La situation a complètement échappé à tout contrôle.
Bilan humain
Le directeur de l'hôpital, Pushpa Gamlath, a déclaré à l'AFP que les corps de quatre gardiens de prison et de 15 détenus avaient été reçus à l'hôpital de Negombo, et que plus de 100 détenus blessés avaient été admis. Certains des blessés présentaient des blessures par balle. Deux sources policières et une source hospitalière ont déclaré à Reuters que 25 personnes avaient été tuées et environ 100 blessées, un bilan plus élevé que les 19 confirmés par le directeur de l'hôpital. La divergence n'a pas été réconciliée.

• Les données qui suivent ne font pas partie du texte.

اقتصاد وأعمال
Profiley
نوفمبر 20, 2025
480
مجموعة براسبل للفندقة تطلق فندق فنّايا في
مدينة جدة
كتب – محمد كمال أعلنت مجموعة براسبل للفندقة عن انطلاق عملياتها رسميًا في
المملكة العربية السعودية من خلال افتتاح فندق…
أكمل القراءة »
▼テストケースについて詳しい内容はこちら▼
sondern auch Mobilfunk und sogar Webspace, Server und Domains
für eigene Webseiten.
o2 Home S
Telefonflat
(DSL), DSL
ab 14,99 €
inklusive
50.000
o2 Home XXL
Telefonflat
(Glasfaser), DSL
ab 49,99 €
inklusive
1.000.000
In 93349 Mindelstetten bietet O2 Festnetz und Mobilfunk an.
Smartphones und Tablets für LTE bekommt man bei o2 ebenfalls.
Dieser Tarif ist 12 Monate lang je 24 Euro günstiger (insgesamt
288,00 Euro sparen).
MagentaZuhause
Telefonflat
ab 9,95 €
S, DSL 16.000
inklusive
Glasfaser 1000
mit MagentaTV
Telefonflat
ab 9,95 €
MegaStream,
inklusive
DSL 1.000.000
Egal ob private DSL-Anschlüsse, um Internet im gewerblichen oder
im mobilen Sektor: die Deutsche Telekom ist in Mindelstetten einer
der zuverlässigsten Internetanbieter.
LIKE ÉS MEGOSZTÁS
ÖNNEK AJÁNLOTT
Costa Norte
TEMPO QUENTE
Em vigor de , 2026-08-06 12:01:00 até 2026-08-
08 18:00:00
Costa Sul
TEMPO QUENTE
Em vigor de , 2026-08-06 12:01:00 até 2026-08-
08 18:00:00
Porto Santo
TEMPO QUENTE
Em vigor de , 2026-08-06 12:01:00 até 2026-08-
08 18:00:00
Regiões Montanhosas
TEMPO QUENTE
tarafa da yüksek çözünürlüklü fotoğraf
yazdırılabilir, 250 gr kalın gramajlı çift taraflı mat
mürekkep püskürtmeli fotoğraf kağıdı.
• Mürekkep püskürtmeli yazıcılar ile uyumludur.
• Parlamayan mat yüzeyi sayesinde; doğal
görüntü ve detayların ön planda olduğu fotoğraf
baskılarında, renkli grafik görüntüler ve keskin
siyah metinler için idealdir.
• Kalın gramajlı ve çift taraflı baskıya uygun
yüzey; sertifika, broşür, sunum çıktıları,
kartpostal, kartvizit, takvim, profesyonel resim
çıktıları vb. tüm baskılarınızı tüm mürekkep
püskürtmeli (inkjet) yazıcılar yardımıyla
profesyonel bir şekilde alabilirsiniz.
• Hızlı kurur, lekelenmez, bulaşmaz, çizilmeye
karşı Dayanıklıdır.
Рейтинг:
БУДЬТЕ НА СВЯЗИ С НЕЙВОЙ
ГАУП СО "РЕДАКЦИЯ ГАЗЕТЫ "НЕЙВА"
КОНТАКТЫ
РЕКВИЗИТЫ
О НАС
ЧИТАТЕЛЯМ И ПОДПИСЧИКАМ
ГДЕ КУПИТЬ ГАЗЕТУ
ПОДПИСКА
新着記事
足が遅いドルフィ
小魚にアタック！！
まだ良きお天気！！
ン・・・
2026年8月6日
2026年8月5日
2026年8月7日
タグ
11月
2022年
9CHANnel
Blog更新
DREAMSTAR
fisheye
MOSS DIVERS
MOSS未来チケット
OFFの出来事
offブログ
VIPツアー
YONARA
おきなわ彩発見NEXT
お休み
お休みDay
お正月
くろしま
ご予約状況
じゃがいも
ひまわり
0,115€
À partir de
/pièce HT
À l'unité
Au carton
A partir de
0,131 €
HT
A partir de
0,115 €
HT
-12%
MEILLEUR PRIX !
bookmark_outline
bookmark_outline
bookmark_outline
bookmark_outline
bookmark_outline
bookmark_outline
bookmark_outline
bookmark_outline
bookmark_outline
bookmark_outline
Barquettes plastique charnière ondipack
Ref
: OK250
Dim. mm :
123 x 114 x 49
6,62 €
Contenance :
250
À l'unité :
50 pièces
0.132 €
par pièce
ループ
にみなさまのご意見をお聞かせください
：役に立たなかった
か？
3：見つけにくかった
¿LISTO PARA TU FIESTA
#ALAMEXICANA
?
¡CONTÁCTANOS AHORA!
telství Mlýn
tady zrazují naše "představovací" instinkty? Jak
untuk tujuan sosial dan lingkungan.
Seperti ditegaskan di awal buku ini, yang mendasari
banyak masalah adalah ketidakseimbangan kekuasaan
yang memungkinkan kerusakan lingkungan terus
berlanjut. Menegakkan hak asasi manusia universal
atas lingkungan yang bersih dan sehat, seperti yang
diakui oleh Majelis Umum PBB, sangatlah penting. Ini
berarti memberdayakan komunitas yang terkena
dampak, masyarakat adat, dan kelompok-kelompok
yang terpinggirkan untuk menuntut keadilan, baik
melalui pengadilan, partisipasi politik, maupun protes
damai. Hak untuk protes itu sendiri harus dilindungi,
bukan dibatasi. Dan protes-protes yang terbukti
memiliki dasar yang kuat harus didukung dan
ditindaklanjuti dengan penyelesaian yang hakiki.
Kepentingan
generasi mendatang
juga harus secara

Nous avons reçu les corps de quatre gardiens de prison et de 15 détenus.
Cause et contexte
Les deux groupes impliqués sont décrits par les enquêteurs comme des gangs rivaux impliqués dans le trafic de drogue. La prison de Negombo abrite environ 10 000 détenus. Le système pénitentiaire sri-lankais héberge environ 41 200 personnes, soit près de quatre fois sa capacité prévue, un problème chronique de surpopulation souvent cité comme facteur de violence carcérale.
Réponse
Des unités spéciales d'intervention de la police ont été déployées mais ne sont pas entrées dans l'enceinte de la prison, devant laquelle des familles de détenus s'étaient rassemblées. L'armée est restée en état d'alerte. L'incident rappelle une rébellion dans une prison en décembre 2020 pendant la pandémie de coronavirus qui avait fait 11 morts et 117 blessés, incitant le gouvernement à libérer des centaines de détenus.